» Work required:
Can you copy the entries below word for word, from their first line through the line with "3: (652, 747)", leaving the pictures out of your answer?
■ ■ ■ ■ ■ ■ ■
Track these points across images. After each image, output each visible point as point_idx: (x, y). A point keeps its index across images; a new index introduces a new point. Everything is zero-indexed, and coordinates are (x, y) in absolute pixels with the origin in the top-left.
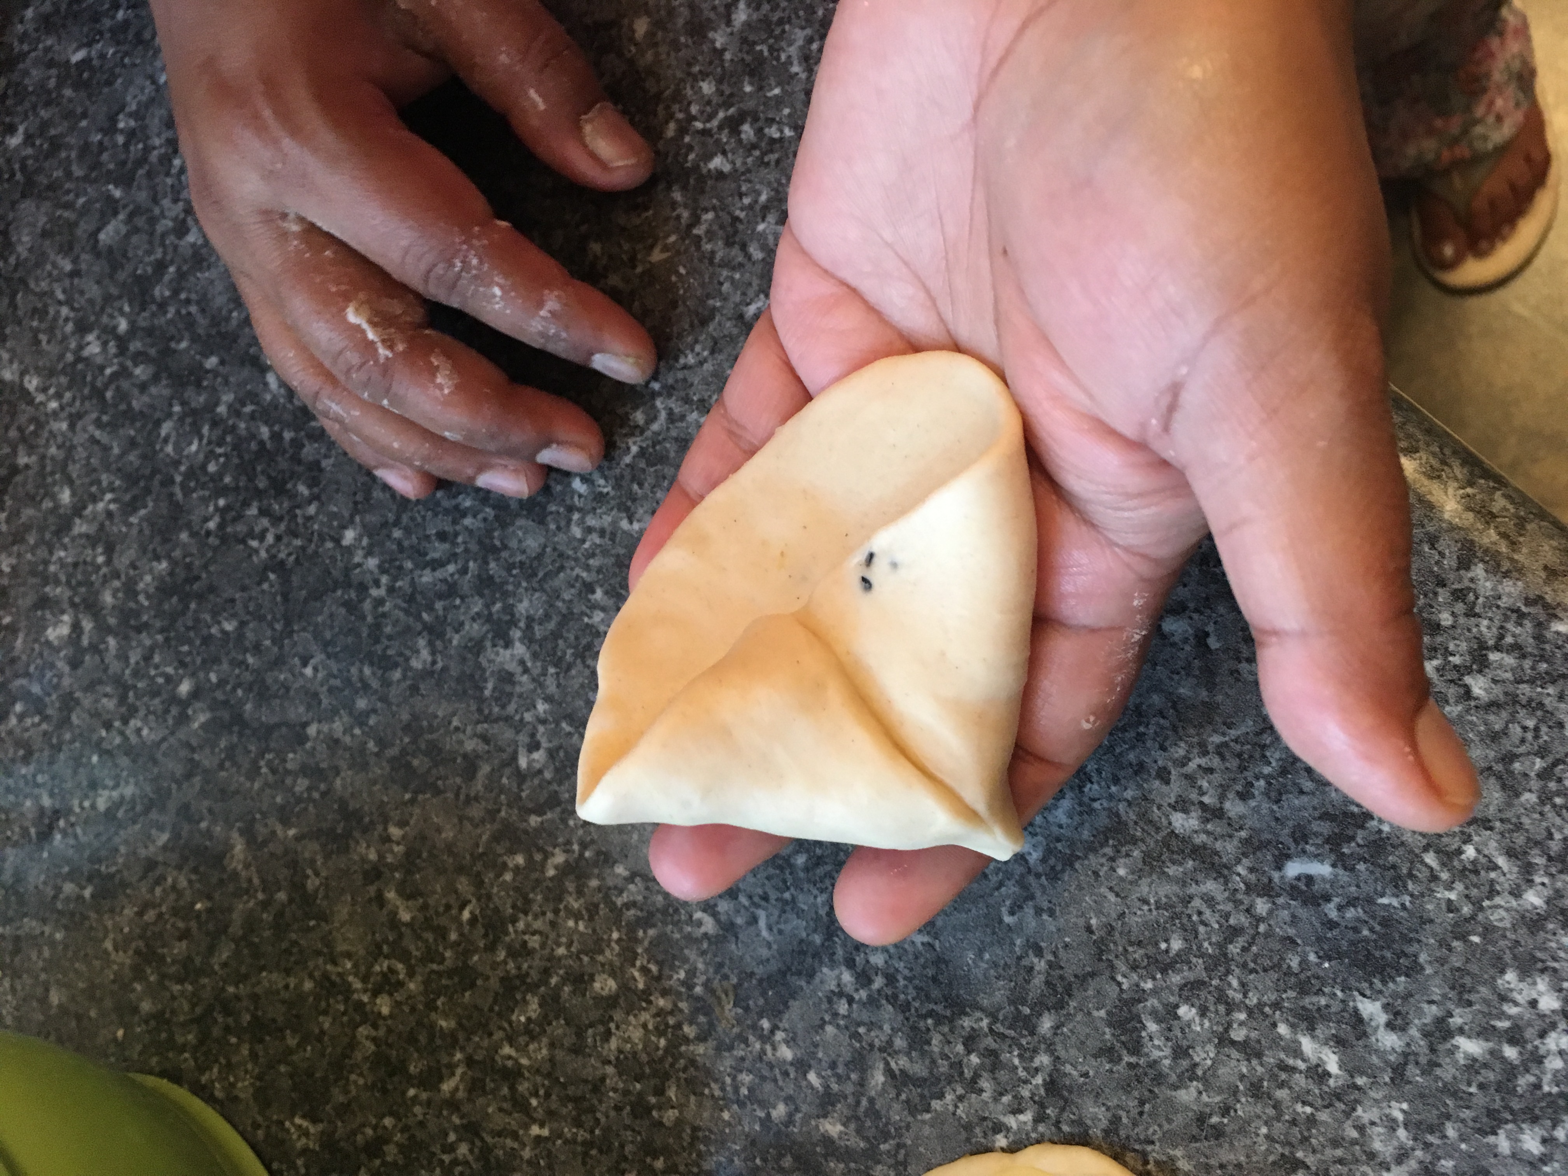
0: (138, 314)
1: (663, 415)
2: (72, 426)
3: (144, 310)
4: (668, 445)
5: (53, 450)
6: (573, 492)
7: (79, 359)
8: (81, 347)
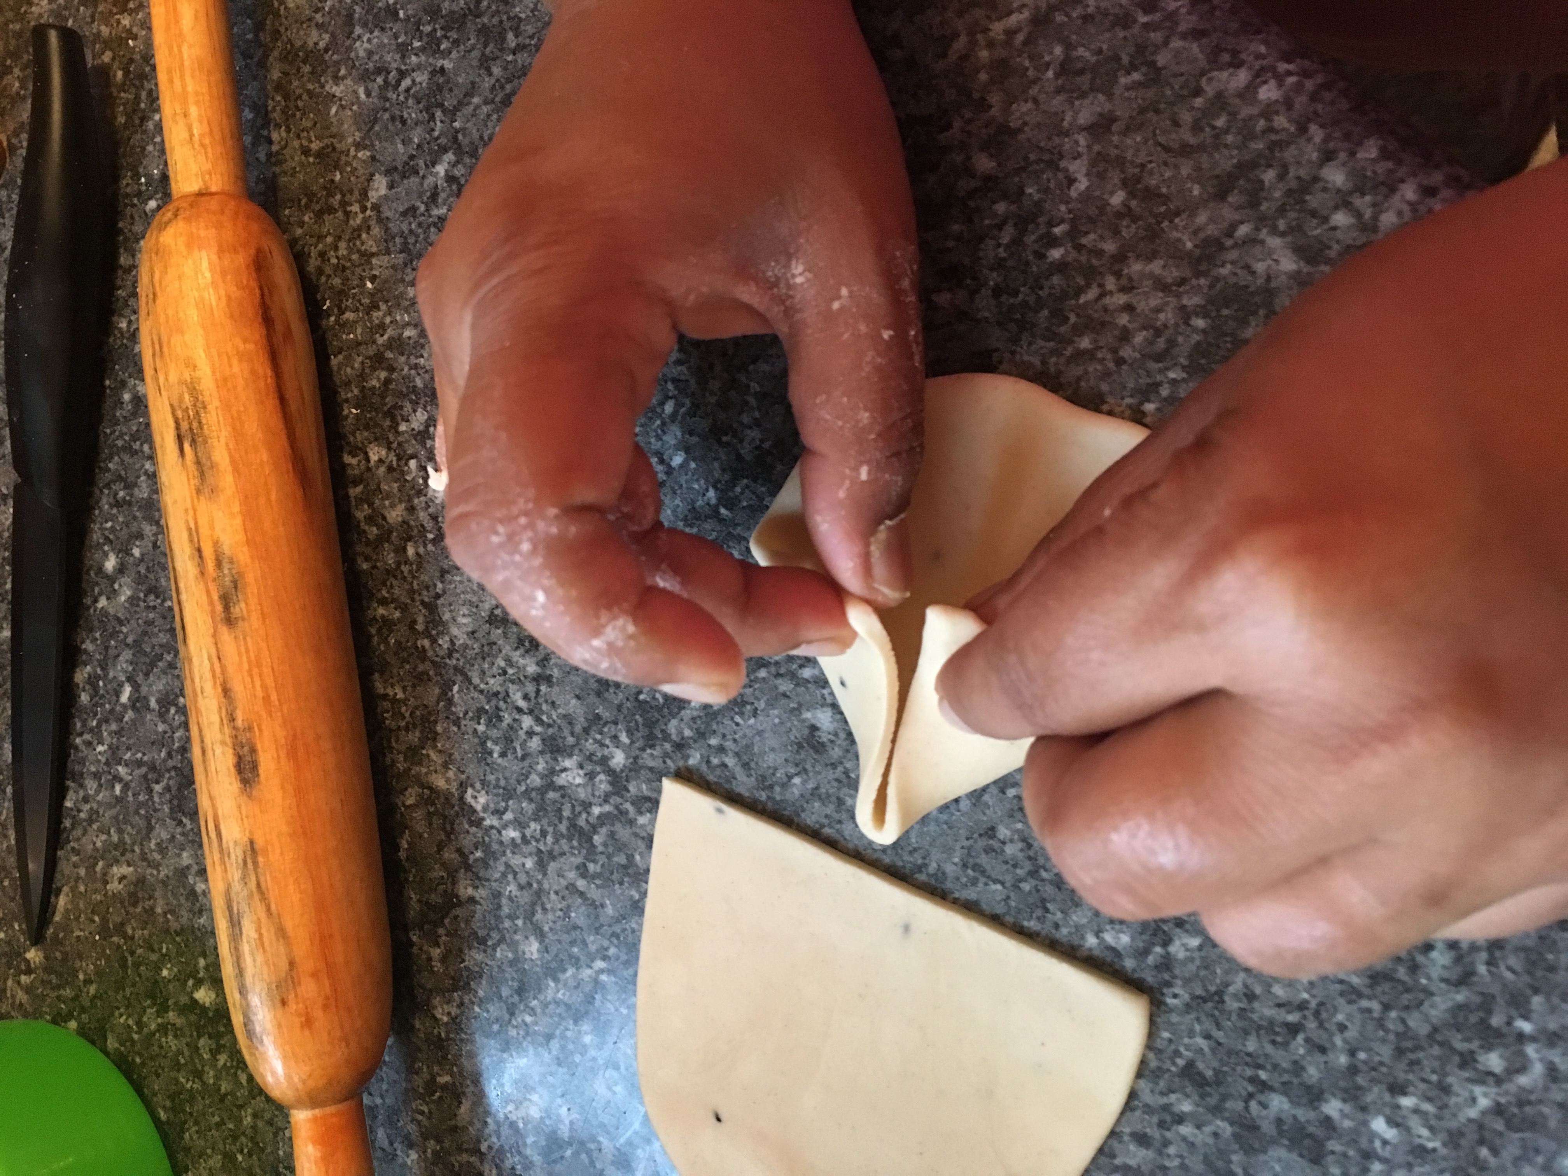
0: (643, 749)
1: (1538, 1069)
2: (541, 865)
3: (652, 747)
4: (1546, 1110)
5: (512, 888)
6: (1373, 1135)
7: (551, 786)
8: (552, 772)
■ ■ ■ ■ ■ ■ ■
» Response to the task:
Track these points across images. After each image, output each visible point as point_idx: (x, y). A point keeps its index across images; a new index introduces a new point. Everything is zero-indexed, and coordinates are (x, y) in absolute pixels with the origin in the top-left.
0: (138, 314)
1: (663, 415)
2: (72, 426)
3: (144, 310)
4: (668, 445)
5: (53, 450)
6: (573, 492)
7: (79, 359)
8: (81, 347)
0: (643, 749)
1: (1538, 1069)
2: (541, 865)
3: (652, 747)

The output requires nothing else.